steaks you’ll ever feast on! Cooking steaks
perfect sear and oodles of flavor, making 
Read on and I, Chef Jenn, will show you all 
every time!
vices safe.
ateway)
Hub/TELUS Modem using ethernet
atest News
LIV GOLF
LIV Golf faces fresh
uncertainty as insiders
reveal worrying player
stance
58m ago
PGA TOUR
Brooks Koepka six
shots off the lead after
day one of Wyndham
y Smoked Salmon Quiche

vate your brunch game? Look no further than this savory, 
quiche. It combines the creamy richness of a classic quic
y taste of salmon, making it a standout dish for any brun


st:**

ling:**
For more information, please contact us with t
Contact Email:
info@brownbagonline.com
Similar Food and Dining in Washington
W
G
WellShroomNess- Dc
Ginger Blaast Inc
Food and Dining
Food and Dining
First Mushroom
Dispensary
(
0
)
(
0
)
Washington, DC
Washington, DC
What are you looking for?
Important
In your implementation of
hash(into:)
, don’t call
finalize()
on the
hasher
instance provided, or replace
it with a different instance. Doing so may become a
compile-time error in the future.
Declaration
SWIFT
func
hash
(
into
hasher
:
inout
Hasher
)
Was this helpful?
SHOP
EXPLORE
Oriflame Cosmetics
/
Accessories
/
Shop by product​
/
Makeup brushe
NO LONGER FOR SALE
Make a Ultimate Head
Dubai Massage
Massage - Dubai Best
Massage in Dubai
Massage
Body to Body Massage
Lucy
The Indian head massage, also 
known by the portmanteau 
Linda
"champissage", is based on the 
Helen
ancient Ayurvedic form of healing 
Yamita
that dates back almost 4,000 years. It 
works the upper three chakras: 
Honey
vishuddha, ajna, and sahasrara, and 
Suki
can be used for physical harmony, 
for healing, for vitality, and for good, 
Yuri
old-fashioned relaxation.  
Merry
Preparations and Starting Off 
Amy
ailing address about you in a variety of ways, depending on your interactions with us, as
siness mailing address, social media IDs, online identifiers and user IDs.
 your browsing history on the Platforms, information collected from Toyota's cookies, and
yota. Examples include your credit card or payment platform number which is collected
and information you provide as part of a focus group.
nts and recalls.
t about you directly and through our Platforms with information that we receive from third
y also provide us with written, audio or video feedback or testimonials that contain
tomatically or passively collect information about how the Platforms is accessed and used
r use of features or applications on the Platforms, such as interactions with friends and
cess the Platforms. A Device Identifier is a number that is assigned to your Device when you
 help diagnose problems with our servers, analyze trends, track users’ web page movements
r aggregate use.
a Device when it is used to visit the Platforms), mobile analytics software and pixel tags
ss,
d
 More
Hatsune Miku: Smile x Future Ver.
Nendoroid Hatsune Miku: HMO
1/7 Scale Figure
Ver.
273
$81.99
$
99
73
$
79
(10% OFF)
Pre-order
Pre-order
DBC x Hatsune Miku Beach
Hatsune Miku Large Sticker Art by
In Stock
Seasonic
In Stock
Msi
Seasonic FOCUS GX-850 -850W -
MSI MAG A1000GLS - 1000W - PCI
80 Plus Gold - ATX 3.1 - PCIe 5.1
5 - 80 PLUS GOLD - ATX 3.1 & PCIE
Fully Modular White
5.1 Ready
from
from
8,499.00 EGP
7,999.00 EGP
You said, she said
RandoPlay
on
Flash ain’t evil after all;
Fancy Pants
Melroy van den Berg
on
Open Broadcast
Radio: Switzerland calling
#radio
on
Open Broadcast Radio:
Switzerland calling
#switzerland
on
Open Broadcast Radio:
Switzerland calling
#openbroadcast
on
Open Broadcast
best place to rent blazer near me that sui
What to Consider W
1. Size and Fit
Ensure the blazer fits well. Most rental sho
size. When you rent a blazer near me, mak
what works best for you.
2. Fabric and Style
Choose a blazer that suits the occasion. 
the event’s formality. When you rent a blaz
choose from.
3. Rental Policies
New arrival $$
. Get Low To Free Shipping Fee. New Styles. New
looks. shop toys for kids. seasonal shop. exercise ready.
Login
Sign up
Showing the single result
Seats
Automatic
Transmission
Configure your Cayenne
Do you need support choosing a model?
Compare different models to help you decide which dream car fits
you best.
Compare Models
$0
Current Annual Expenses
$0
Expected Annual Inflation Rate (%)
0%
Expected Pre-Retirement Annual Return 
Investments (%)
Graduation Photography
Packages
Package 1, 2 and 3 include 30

───

■ REQUEST
Tally the lines in the items above that contain the word "Miku", and reply with that number alone.

■ OUTPUT FOR THIS TASK
4